Join D. Vance Smith (English) for this special event to discuss his new book “Atlas’s Bones: The African Foundations of Europe” in conversation with Simon Gikandi (English).

The book, published in November 2025 by The University of Chicago Press, traces “Africa’s influence on European culture and how colonization remade Africa in the image of a medieval Europe.”

This event is a collaboration between the Princeton Public Library, the Humanities Council, and the Council’s Program in Humanistic Studies. Co-sponsored by the Department of English, the Program in African Studies, and the Program in Medieval Studies.

A reception will follow.

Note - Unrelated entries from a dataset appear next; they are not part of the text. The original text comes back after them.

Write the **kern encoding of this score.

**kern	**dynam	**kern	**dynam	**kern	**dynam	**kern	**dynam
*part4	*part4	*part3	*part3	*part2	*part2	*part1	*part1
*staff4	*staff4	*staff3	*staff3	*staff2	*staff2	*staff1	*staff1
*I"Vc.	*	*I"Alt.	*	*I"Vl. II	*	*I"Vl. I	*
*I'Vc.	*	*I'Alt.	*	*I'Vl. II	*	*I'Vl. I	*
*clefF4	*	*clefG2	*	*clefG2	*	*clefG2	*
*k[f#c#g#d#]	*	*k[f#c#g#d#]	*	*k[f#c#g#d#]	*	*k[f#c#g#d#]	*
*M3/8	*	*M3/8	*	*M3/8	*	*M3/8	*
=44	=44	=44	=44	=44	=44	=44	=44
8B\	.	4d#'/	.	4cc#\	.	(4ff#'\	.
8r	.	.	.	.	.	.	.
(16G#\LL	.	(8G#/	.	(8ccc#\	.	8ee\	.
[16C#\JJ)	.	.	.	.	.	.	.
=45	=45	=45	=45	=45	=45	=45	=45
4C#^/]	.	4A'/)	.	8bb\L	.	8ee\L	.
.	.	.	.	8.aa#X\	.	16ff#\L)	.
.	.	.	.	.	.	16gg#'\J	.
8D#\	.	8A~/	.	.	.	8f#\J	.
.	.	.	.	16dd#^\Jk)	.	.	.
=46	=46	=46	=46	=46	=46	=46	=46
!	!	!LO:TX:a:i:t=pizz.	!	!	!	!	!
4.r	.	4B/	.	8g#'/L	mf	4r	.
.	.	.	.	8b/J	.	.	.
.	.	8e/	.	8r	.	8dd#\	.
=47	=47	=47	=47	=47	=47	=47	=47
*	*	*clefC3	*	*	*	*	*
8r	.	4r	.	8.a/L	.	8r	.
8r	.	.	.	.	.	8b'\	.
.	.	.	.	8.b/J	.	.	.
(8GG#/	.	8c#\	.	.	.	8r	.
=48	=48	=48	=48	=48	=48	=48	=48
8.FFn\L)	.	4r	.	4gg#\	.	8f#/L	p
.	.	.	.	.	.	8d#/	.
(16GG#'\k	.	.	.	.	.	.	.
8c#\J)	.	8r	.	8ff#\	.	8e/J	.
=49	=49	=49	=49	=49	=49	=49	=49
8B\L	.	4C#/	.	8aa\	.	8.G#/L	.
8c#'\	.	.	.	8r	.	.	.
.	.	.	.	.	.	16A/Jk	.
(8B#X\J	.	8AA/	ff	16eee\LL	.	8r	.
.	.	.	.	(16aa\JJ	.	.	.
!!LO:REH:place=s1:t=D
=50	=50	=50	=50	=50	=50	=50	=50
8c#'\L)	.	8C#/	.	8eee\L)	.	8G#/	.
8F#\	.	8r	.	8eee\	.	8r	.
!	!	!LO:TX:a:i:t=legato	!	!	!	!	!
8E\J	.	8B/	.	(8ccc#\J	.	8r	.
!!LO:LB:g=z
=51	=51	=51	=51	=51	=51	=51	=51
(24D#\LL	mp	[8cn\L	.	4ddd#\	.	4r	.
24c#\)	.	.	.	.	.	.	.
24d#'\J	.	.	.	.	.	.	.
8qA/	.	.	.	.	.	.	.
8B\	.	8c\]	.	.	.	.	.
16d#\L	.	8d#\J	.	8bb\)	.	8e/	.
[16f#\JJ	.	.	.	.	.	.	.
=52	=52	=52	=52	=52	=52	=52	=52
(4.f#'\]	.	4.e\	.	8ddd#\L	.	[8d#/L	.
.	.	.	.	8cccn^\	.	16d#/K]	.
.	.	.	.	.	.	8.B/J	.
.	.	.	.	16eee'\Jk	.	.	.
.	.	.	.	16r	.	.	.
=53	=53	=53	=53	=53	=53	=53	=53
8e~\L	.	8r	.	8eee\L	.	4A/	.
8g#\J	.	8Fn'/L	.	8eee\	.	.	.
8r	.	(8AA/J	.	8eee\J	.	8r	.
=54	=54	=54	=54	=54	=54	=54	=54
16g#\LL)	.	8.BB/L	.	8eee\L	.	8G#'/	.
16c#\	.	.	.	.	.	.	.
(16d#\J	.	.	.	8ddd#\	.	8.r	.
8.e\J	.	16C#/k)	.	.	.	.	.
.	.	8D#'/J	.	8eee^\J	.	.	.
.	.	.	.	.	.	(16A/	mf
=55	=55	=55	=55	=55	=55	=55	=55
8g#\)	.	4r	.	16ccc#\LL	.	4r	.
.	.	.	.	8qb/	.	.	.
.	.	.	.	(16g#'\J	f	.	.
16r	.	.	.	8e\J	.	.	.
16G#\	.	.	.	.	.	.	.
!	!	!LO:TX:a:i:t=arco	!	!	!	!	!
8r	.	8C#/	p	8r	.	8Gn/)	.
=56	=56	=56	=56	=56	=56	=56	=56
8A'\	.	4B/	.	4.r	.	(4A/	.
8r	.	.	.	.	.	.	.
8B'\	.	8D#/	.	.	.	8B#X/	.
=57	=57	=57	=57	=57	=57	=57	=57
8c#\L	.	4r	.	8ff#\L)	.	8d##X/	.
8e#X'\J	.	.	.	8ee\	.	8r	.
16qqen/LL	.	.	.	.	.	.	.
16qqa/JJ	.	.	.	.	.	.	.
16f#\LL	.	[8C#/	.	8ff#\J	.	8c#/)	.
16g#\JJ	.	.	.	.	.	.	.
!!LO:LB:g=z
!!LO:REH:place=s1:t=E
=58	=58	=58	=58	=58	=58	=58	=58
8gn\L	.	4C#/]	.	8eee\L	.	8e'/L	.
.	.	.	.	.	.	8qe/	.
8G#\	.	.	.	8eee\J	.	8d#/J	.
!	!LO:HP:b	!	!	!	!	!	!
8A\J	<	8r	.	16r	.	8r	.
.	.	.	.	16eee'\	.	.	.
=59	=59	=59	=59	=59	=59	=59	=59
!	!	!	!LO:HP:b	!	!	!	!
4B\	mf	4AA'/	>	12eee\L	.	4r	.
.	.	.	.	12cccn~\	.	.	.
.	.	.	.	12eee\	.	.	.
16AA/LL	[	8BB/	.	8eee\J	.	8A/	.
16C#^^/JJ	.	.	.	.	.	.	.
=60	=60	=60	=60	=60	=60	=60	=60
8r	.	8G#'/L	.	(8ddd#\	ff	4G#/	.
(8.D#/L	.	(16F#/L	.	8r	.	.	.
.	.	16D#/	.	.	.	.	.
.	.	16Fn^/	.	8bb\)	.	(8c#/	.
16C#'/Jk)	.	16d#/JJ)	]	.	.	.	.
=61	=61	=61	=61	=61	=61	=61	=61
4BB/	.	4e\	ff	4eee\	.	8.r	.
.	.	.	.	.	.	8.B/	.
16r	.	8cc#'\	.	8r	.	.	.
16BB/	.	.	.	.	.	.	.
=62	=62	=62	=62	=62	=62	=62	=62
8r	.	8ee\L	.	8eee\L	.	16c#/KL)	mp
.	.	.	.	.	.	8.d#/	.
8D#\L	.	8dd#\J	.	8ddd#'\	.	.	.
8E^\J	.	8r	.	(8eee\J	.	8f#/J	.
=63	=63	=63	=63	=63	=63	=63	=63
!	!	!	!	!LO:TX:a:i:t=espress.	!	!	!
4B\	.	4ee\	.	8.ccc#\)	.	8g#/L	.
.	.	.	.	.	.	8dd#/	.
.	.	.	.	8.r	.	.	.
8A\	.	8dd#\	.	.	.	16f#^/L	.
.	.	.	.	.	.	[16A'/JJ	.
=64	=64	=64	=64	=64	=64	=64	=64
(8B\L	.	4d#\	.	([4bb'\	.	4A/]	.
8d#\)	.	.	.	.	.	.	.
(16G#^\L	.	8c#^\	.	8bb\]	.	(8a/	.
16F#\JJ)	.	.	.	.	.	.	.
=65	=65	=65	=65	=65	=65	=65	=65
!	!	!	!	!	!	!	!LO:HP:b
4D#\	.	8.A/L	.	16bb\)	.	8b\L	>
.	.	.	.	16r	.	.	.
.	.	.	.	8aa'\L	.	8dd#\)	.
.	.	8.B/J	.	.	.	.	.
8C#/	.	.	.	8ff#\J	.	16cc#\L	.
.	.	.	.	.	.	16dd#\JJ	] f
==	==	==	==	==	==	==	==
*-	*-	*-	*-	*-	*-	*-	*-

Copies of the book will be available for sale at the event, courtesy of Labyrinth Books.

Vance Smith is a professor in the English Department at Princeton University. His research bridges African and decolonial literature and theory, Africanfuturism, the history of anthropology, and the medieval roots of colonial structures, governance, and thought. His work also centers community engagement, community building, and radical pedagogy in Trenton, New Jersey, where he serves as the Board Chair of Trenton Artworks and as the Board Vice-President of Passage Theater.  In Fall 2025, Smith co-taught the Humanities Sequence “Interdisciplinary Approaches to Western Culture” in the Program in Humanistic Studies.

Simon Gikandi is the Class of 1943 University Professor of English and Chair of the English Department at Princeton University, where he is also affiliated with the Departments of Comparative Literature and African American Studies and the Program in African Studies. Gikandi’s major fields of research and teaching are Anglophone literatures and cultures of Africa, India, the Caribbean, and postcolonial Britain; literary and critical theory; the black Atlantic and the African diaspora; and the English novel. His current research projects are on slavery and modernity, Decolonization and African Literature, and Global Modernism.